The problem with climate change is that we don’t have years to wait for that anger to be absorbed, and processed, and transformed into actual policy. To safely avoid catastrophic warming, the U.N. says, would require a halving of global emissions by just 2030 — and a massive buildout of nuclear capacity, which is shrinking today, and such a rapid expansion of negative-emissions carbon-capture technology that by 2030 we’d need a whole new industry at least twice as big, and perhaps four times as big, as the oil-and-gas business that took a century and a half to build out. If that sounds intimidating, it should. It’s why the U.N.’s preferred analogy for the necessary response to climate change is a global mobilization at the scale of World War II, when nearly every man of fighting age was drafted into the army and every woman of working age into the workforce, when whole factories were seized and repurposed and whole industries were nationalized, and all on a timeline of about a single year. The U.N. says we’d need to start that business this year, 2019.
Rupert Read, one of the central figures in Extinction Rebellion and probably its leading spokesperson in British media, likes to say that what is needed is a “revolution in consciousness.” We are already seeing that revolution unfold, in the form of those unprecedented marches and unprecedented surges in public concern. But to take the U.N.’s timeline seriously, it simply isn’t enough, not by a long shot.
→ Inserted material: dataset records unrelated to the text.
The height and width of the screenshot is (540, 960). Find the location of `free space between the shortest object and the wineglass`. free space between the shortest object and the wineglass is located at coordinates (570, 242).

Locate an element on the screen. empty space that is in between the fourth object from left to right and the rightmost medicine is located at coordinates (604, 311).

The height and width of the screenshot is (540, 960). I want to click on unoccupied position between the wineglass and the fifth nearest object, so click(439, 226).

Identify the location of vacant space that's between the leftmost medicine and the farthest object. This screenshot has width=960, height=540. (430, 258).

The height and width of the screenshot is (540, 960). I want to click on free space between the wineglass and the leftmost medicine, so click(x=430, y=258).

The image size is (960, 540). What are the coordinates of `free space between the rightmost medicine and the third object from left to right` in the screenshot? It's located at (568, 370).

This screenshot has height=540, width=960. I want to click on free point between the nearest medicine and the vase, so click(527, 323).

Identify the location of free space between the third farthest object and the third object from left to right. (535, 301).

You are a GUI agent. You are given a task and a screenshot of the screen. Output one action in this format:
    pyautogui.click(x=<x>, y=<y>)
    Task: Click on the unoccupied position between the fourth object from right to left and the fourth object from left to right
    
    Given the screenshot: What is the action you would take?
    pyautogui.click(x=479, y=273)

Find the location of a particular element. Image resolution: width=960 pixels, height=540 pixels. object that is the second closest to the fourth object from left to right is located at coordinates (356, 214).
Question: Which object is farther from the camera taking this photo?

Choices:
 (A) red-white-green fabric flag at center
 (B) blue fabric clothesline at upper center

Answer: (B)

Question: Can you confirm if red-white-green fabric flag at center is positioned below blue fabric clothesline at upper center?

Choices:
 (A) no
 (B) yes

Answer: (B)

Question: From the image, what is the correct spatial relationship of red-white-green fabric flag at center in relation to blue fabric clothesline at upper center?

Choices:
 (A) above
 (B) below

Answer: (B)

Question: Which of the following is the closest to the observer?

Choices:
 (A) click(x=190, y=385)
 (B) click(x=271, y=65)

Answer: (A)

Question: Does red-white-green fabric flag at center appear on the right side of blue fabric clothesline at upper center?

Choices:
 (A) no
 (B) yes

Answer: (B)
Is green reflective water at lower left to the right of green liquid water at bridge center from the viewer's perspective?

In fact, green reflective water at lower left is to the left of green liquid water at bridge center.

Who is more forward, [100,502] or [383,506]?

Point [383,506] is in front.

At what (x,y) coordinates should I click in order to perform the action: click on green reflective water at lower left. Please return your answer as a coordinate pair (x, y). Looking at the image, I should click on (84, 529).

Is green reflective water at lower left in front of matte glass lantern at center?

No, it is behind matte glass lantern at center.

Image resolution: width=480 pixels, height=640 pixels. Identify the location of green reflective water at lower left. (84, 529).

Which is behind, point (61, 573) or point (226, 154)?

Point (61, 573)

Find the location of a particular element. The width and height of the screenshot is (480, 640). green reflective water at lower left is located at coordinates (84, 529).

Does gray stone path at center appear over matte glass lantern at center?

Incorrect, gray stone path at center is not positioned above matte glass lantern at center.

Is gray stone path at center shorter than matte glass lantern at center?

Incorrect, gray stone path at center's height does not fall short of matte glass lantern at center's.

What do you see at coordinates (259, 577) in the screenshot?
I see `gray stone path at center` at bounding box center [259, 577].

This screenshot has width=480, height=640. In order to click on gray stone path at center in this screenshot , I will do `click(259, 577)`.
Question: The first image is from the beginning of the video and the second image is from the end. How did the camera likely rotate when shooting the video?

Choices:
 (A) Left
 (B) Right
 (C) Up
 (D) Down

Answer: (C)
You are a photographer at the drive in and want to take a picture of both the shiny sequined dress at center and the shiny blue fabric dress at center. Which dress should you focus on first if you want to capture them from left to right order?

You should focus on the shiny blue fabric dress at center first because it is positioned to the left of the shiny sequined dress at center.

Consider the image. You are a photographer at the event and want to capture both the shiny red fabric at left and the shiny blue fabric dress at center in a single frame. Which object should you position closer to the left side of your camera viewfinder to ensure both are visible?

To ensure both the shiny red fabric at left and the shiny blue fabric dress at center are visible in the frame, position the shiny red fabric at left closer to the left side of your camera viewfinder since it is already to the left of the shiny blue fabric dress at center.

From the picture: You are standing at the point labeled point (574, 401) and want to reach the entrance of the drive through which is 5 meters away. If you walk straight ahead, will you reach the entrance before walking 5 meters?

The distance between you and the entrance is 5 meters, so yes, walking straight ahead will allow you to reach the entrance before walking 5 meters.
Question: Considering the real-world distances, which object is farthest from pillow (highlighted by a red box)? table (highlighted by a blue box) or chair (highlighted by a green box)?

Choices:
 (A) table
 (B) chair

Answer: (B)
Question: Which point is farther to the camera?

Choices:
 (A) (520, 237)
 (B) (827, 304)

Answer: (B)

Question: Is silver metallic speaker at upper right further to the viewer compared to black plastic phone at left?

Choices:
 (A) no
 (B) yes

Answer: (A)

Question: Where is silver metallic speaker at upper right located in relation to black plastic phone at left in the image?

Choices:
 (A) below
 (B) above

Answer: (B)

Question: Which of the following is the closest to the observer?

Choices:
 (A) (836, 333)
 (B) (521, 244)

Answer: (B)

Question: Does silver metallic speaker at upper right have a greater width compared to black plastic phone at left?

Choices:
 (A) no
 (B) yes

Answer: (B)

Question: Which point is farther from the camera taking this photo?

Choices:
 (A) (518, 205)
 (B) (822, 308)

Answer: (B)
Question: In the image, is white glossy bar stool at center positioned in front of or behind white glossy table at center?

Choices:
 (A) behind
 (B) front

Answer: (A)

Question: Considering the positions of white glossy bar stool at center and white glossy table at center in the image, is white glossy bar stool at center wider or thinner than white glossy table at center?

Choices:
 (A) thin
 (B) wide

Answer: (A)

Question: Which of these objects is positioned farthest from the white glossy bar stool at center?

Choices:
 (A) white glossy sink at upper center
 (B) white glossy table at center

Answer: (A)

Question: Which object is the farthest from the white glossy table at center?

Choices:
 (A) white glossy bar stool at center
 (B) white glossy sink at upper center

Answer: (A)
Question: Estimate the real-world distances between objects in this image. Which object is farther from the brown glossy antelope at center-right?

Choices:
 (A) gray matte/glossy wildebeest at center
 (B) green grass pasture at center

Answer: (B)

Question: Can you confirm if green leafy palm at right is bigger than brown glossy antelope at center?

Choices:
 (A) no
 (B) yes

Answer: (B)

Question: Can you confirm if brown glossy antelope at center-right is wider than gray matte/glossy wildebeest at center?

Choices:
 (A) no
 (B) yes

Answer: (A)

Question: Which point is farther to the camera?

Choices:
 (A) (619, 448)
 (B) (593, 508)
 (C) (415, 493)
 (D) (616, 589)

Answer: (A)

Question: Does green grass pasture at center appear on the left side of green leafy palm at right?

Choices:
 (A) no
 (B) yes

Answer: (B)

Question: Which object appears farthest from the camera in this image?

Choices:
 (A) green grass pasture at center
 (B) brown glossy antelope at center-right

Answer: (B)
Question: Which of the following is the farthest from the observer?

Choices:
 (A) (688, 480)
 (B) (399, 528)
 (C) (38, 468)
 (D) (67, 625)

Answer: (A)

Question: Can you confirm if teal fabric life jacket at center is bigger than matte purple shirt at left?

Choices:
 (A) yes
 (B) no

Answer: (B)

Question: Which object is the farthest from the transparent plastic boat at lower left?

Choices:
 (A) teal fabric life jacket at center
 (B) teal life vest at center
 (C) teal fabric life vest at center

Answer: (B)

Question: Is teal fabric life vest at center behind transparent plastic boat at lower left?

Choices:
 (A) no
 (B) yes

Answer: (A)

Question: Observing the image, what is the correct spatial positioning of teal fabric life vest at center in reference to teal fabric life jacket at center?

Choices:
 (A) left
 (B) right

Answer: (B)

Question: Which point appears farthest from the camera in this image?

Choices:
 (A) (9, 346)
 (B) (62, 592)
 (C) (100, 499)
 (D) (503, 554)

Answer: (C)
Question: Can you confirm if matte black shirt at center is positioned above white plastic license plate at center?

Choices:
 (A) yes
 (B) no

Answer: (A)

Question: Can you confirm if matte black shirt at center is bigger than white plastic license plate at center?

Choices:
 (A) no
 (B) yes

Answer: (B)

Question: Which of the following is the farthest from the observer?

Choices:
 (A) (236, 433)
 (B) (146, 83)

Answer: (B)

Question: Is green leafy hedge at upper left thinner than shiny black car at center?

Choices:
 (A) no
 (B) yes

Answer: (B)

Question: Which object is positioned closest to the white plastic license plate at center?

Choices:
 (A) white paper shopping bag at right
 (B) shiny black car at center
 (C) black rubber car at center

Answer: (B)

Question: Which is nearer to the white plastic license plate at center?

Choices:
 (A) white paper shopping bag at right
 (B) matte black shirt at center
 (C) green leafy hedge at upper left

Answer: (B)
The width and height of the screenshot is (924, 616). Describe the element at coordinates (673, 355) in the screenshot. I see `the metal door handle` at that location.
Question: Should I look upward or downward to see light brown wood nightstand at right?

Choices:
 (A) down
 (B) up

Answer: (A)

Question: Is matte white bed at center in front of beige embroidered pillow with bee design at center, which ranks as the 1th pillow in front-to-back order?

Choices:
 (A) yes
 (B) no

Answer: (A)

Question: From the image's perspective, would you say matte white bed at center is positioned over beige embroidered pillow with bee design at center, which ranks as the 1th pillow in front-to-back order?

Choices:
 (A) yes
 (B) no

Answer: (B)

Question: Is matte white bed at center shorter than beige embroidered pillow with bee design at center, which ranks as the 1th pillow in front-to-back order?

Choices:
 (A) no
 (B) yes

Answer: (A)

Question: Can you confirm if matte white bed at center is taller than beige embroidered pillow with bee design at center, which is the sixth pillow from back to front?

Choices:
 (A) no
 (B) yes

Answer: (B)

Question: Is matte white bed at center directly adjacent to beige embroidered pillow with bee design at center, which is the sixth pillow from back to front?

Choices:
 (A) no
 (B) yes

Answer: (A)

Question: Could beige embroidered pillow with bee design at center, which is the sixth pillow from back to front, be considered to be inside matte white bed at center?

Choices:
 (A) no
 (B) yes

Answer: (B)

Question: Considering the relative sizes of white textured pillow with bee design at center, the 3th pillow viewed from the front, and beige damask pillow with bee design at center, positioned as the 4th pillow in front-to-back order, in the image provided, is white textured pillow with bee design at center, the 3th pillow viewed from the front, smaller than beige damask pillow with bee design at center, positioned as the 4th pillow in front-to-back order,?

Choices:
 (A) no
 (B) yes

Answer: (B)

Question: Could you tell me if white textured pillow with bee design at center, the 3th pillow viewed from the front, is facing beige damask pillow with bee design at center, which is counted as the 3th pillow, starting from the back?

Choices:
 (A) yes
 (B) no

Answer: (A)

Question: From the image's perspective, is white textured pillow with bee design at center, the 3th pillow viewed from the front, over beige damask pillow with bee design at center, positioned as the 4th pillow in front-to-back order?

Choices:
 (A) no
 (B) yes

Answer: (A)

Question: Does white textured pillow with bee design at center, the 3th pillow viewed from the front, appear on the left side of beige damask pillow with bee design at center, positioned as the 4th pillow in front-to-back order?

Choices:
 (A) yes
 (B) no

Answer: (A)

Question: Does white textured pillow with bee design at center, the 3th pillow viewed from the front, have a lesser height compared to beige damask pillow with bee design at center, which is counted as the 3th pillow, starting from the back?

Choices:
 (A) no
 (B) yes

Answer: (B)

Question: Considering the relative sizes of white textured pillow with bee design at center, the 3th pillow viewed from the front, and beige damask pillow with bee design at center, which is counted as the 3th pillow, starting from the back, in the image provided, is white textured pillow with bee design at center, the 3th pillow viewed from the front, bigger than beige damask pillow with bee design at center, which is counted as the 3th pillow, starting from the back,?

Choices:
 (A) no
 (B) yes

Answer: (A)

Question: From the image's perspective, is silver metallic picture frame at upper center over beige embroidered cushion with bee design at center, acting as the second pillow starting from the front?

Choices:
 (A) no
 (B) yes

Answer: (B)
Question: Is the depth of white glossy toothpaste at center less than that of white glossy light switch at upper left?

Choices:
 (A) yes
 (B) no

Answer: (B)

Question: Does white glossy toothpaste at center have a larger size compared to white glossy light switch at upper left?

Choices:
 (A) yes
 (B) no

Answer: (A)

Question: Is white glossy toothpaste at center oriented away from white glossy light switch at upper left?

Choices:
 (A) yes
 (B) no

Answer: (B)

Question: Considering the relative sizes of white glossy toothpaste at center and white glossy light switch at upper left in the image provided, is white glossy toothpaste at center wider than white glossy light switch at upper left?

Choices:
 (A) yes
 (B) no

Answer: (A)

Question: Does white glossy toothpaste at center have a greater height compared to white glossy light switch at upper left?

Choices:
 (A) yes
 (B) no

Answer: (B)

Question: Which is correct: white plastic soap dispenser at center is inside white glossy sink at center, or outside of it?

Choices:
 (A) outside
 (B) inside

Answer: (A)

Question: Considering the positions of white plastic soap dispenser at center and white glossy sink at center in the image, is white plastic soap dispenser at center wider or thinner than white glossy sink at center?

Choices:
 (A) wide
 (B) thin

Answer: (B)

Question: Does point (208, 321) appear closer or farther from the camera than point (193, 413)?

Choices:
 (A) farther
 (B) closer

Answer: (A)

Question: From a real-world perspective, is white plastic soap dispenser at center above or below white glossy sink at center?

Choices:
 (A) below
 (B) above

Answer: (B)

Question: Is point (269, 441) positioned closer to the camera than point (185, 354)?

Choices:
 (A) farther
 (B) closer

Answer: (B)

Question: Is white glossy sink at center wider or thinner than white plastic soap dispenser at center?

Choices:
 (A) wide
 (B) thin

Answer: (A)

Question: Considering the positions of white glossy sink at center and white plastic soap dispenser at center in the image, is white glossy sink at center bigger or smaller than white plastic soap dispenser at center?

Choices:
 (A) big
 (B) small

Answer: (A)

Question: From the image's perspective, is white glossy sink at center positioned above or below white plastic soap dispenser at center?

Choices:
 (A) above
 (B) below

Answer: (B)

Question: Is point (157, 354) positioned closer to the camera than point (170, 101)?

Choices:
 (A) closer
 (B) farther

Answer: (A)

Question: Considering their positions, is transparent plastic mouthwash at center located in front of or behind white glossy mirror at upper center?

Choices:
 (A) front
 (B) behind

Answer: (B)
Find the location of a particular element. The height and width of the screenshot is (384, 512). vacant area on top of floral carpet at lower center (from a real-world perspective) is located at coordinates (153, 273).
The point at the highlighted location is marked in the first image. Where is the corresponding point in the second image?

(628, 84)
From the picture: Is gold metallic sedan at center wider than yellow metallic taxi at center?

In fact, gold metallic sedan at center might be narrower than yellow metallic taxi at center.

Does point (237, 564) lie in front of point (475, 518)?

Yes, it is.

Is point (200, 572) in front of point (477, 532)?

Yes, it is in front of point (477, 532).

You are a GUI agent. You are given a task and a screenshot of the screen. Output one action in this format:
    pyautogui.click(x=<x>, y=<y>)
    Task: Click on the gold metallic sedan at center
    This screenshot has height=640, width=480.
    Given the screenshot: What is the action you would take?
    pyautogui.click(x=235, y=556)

What would be required to achieve the U.N. targets is probably a revolution of the more familiar kind — or at least a profound reorientation of priorities. For a generation, the world responded to hints that the task of addressing climate change was incompatible with existing politics by deferring to the guardrails and boundaries of that politics. Whatever happens with Extinction Rebellion, the guardrails do seem to be falling away.